In sieve theory, it is common that asymptotic formulas emerge when we count numbers free of small prime divisors. In the case of $N_x$, the main term does come from the contribution of cyclic numbers whose least prime divisor is $>y$ for some carefully chosen large $y$.

Let $N_{x,y}$ be defined as follows:

\[N_{x,y}=\lbrace n\in N_x:p\vert n\Rightarrow p\ge y\rbrace.\]

We claim that the cardinality of $N_{x,y}$ can be estimated by that of

\[S_{x,y}=\lbrace n\le x: p\vert n\Rightarrow p\ge y\rbrace.\]

Notice that the complement $S_{x,y}\setminus N_{x,y}$ contains $n\in S_{x,y}$ that is not cyclic, which means at least one of the following is true

$n$ is not squarefree: There exists some prime $p\in(y,x]$ such that $p^2\vert n$
$n$ is squarefree and $\gcd(\varphi(n),n)>1$: There exists prime divisors $p,q\in(y,x]$ such that $q\equiv1\pmod p$.

Consequently, we deduce that

\[\begin{aligned} \vert S_{x,y}\setminus N_{x,y}\vert &\le\sum_{y<p\le x}\#\lbrace n\in S_{x,y}:p^2\vert n\rbrace+\sum_{y<p\le x}\sum_{\substack{y<q\le x\\q\equiv1(p)}}\#\lbrace n\in S_{x,y}:pq\vert n\rbrace \\ &\le\sum_{y<p\le x}\left\lfloor x\over p^2\right\rfloor+\sum_{y<p\le x}\sum_{\substack{y<q\le x\\q\equiv1(p)}}\left\lfloor x\over pq\right\rfloor=S_1+S_2. \end{aligned}\tag2\]

The first term $S_1$ can be trivially bounded by

\[\sum_{y<p\le x}{x\over p^2}<\sum_{n>y}{x\over n^2}=O(xy^{-1}).\]

For the second term, we need an easy upper bound on the number of primes $q\le x$ that is $\equiv1\pmod p$ valid uniformly for all $p$. Luckily, we have Brun-Titchmarsh inequality (see Theorem 4 of our article on Brun's sieve):

\[Q(x)=\sum_{\substack{q\le x\\q\equiv1(p)}}1\ll{x\over p\log(x/p)}\quad (x\ge2p).\]

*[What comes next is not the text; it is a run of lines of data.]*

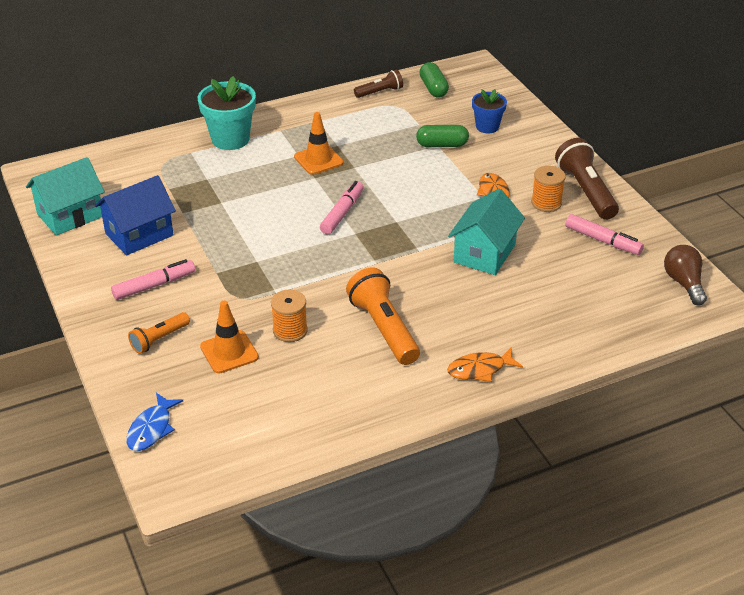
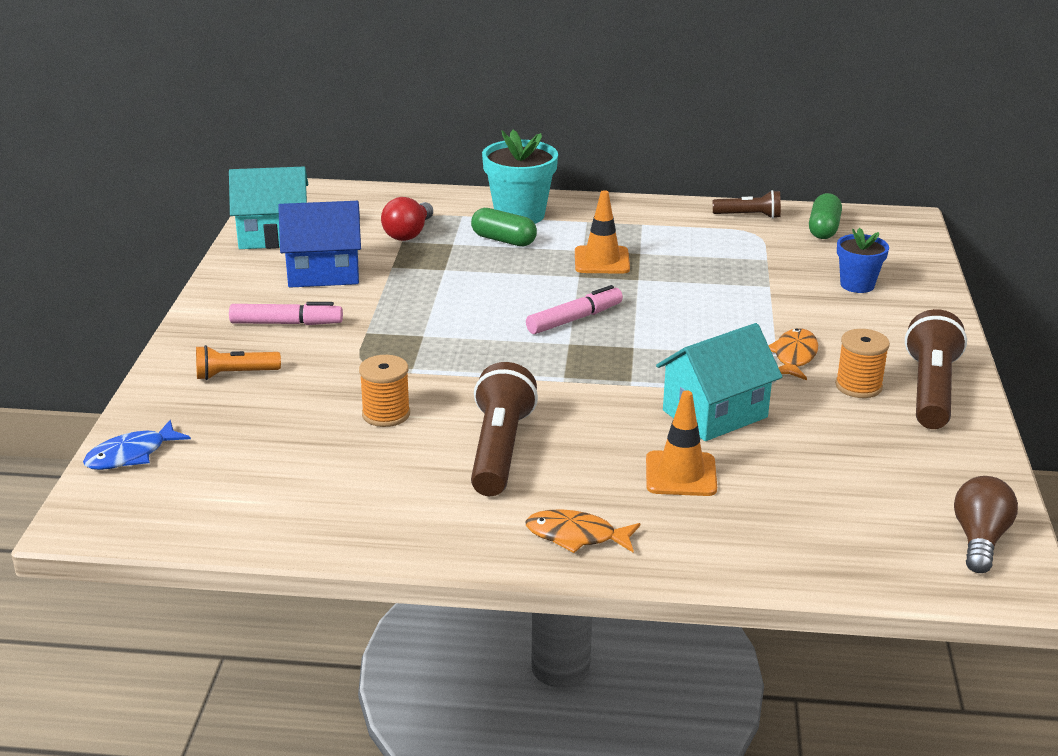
camera: 30 degrees right, 10 degrees down
orange traffic cone [200,301,259,374] -> orange traffic cone moved to [646,391,717,496]
orange flashlight [346,268,420,365] -> brown flashlight [471,362,538,496]
green capsule [416,125,469,147] -> green capsule moved to [471,208,537,246]
pink marker [565,214,644,255] -> none
none -> red light bulb [381,197,433,241]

Consequently, by partial summation, there is

\[\begin{aligned} \sum_{\substack{y<p\le x\\q\equiv1(p)}}\frac1q &\le\sum_{\substack{q\le 2p\\q\equiv1(p)}}\frac1q+\int_{2p}^x{\mathrm dQ(t)\over t} \\ &\le{1\over p+1}+{Q(x)\over x} +\int_{2p}^x{Q(t)\over t^2}\mathrm dt \\ &\ll\frac1p+\int_{2p}^x{\mathrm dt\over t\log(t/p)}\ll{\log\log x\over p}, \end{aligned}\]

so we have

\[S_2\ll x\sum_{y<p\le x}{\log\log x\over p^2}\ll{x\log\log x\over y}.\]

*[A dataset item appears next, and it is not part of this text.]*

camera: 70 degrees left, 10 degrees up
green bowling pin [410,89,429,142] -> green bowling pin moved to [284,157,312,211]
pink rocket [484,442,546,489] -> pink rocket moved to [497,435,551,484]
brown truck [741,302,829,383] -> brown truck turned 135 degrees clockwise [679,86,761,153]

Plugging these into (2) gives

\[\vert S_{x,y}\setminus N_{x,y}\vert\ll{x\log\log x\over y}.\tag3\]

Hence, we turn our focus to $S_{x,y}$. Since it is trivial that $\vert N_x\vert\le x$, (3) is not useful unless $y\gg\log\log x$.

Asymptotic main term

The method used in this section originated from §5.3 of Cojocaru & Murty².

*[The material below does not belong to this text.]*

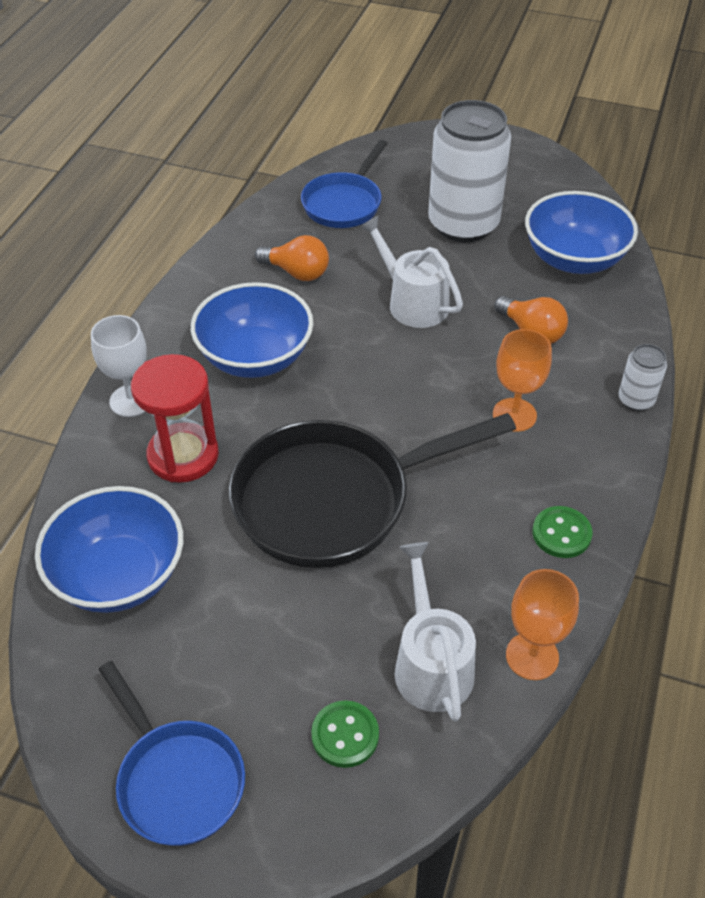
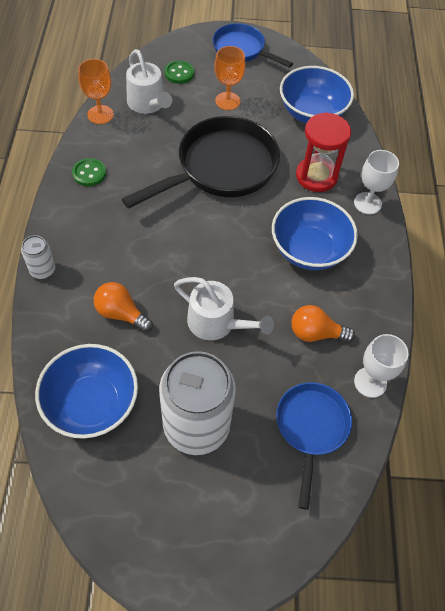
camera: 160 degrees right, 10 degrees up
orange goblet [493,329,552,432] -> orange goblet moved to [215,46,246,110]
none -> white goblet [354,334,408,398]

Let $P$ denote the product of primes $<y$, so $S_{x,y}$ contains precisely the integers $n\le x$ coprime to $P$:

\[\begin{aligned} \vert S_{x,y}\vert &=\sum_{\substack{n\le x\\(n,P)=1}}1=\sum_{\substack{d\vert P\\d\le x}}\mu(d)\left\lfloor\frac xd\right\rfloor \\ &=x\sum_{d\vert P}{\mu(d)\over d}-x\sum_{\substack{d\vert P\\ d>x}}{\mu(d)\over d}+\sum_{\substack{d\vert P\\d\le x}}\mu(d)\left(\left\lfloor\frac xd\right\rfloor-\frac xd\right). \\ &=x\prod_{p<y}\left(1-\frac1p\right)-xE_2+E_1. \end{aligned}\tag4\]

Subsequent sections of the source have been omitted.